Does it seem depressing? Maybe it is. So is the conceptual story behind the album – an apartment building where luxury condo owners and section 7 housing exists side by side under government decree. The residents from each side of the economic divide don’t speak to each other and exchange angry glares, and only the maintenance men (“Mike” and “Dave”) talk to each other. You can see this play out on “Screen Play” as the two sit at the bar and put down drinks while they discuss their sad lot in life.

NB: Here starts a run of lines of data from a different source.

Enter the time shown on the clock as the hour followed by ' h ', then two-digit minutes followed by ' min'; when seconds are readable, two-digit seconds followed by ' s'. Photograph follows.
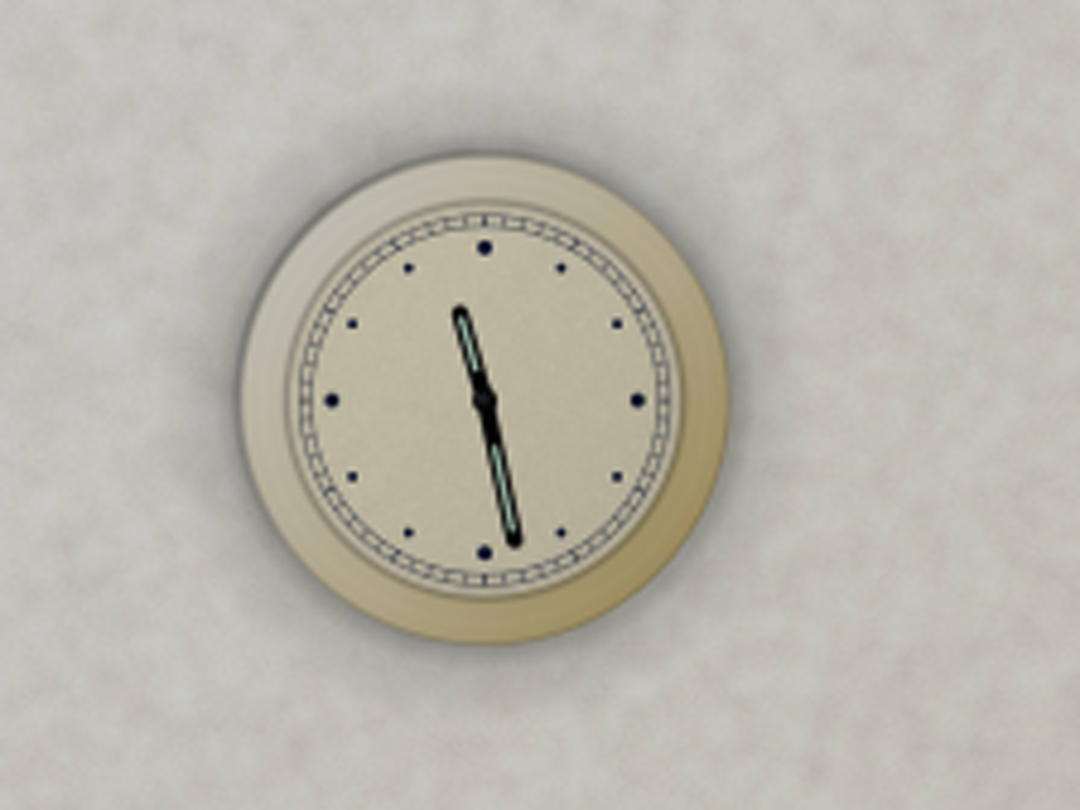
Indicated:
11 h 28 min
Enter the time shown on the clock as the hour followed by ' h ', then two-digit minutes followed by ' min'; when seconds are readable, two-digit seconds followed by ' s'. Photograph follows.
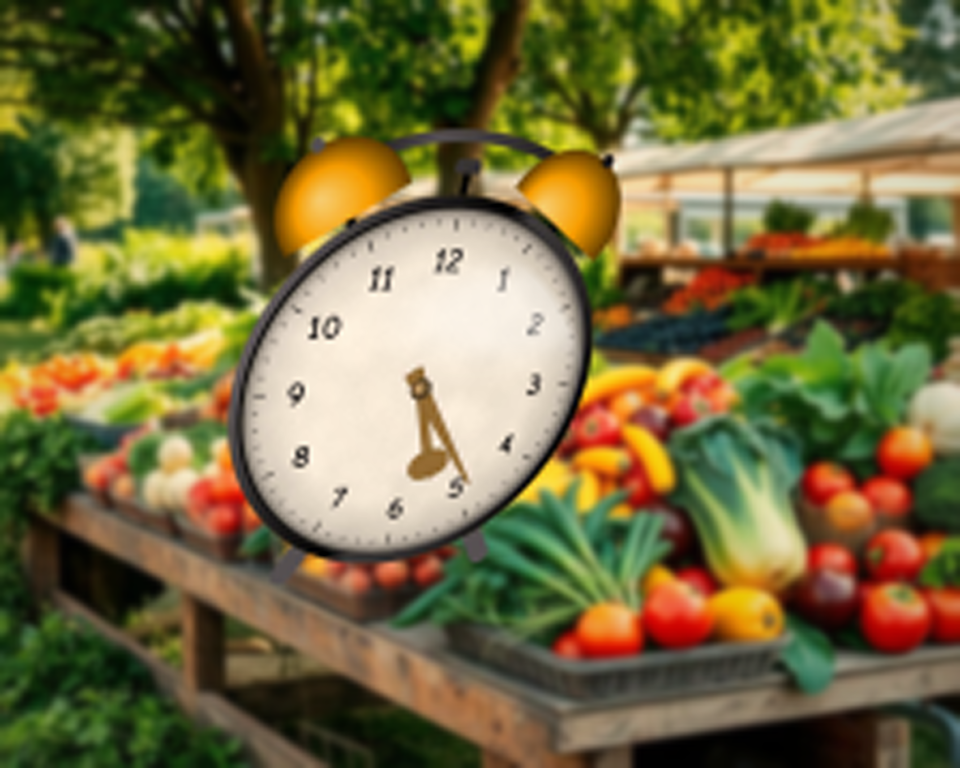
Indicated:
5 h 24 min
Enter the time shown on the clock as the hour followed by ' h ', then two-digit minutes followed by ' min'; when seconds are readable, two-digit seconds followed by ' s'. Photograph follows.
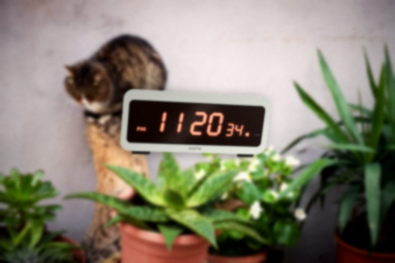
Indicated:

“I might lose it, truly let go
Kick the train door and sue the Metro
Buy new software and do electro
and start to feel weird cause I’m too successful
Buy my book though – buy my house
I’ll clear out next week and fly right out
Book it now my funds are unstable
Ain’t no books hidin under that table”
You might just want to prescibe Mike and Dave some antidepressants when you hear lines like “I went to sleep sad/I never met my foster dad/He was always gone away from foster mom/but that gave us time to get close” on “Wonder Girl.” This album IS the prescription though. Whatever negative feelings that Mike or Serengeti have are channeled into this album, which makes the conclusion of naming the final track “Lemons” obvious. This is them taking life and making lemonade out of it. It spills over the pitcher with pop culture references to Lex Luger and Akebono, while still maintaining its dark sweetness with lines like “I never seen my mom and pops together/they had a relationship and I am its fossil record.” Maybe the duo doesn’t seem outwardly happy at first, but you don’t get the feeling there’s a bullet in the chamber and a barrel on the tongue either. “Time and Materials” is therapy for the protagonists, perhaps for the rappers themselves, and most oddly of all for the listener too.